Et c’est ce qu’il met en place chaque jour au sein de cette cuisine où il est arrivé il y quelques mois seulement. Chez Ventrus l’Atelier – restaurant installé au coeur du Théâtre de Gennevilliers – Sasha Guenin trace les contours d’une nouvelle aventure, celle d’une cuisine qui a son propre potager situé sur les toits du bâtiment. « C’est la première fois que je travaille dans un restaurant avec un jardin juste à côté », explique-t-il. Ce jardin de paradis fournit au restaurant une partie des légumes mais également beaucoup d’herbes aromatiques et des fleurs comestibles. « Il y a plusieurs variétés d’aubergines mais également des piments, du pourpier et du cassis », énumère fièrement le chef.

Aujourd’hui, c’est cette proximité avec le végétal qui nourrit sa créativité. Formé dans des maisons où la carte évoluait chaque semaine, Sasha Guenin continue de privilégier des menus très vivants grâce au rythme naturel du jardin. « C’est difficile pour moi d’avoir une carte fixe. Nous avons des clients qui reviennent souvent, alors j’aime leur proposer régulièrement de nouvelles assiettes. Et puis, il y a ce potager, il faut s’adapter à ce qu’il nous offre », déclare ce dernier.

Sublimer le végétal

Si Sasha Guenin affectionne particulièrement le travail du végétal c’est surtout parce qu’il le juge plus exigeant que celui des protéines animales. Lorsqu’on l’interroge sur les ingrédients phares de sa cuisines, sa réponse ne fait pas attendre. « J’aime les herbes aromatiques et toutes les jeunes pousses car elles sont capables de magnifier un plat avec simplicité ». Chez Ventrus L’Atelier, la simplicité on y revient encore et encore. C’est d’ailleurs sans doute l’identité même de ce lieu. « Je veux proposer une cuisine accessible et de saison. Une cuisine sans démonstration », explique Sasha Guenin. Et donc, par extension, une cuisine qui lui ressemble.

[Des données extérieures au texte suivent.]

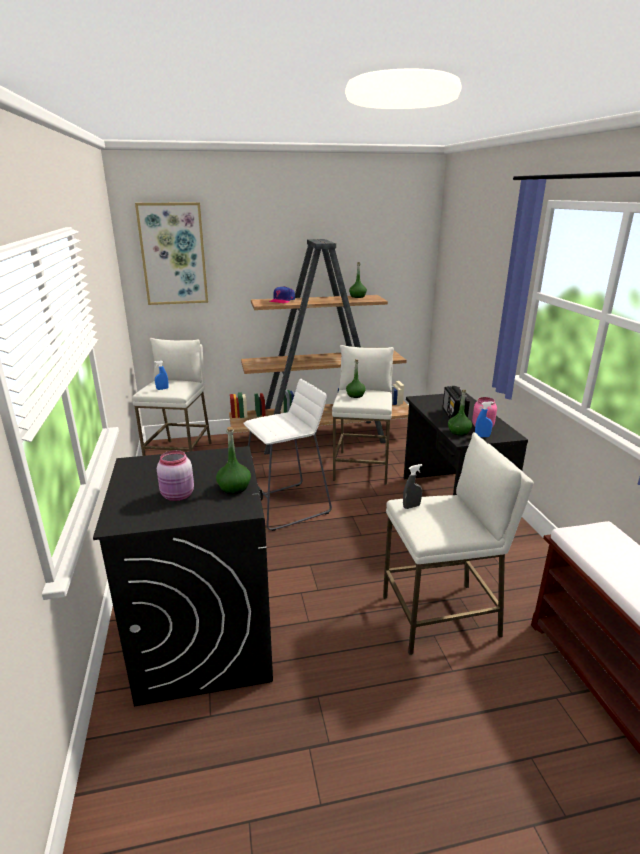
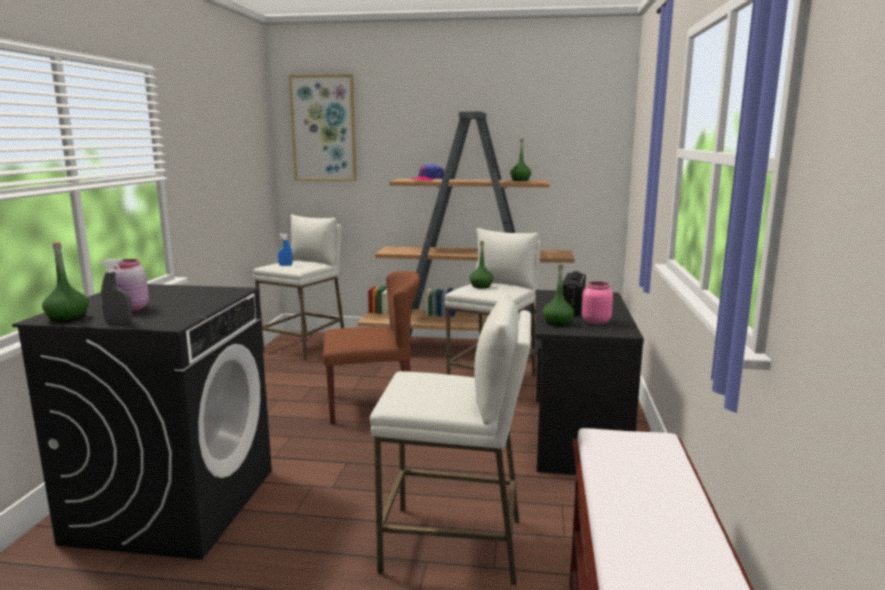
camera: 20 degrees right, 10 degrees down
(234, 487) = (189, 310): green bottle -> green bottle (68, 318)
(287, 506) = (373, 406): white stool -> brown chair
(411, 506) = (412, 377): grey spray bottle -> grey spray bottle (119, 322)
(482, 436) = (583, 329): blue spray bottle -> none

« L’idée est de nourrir justement les gens à un prix raisonnable », précise le chef. Pari réussi. Le midi, le restaurant propose une formule entrée, plat et dessert pour la modique somme de 21 euros. Ce positionnement, le chef tient à le préserver. Et si aujourd’hui il se projette pleinement dans cette aventure, Sasha Guenin nourrit également un rêve plus personnel. Avec sa compagne, menuisière de métier qui commence à se former à la cuisine en réalisant quelques extras, il imagine un jour ouvrir un food truck en baie de Somme, une région dont ils sont tombés amoureux. Une nouvelle façon, peut-être, de continuer à défendre une cuisine simple et vivante à l’image de ce qu’il propose ici.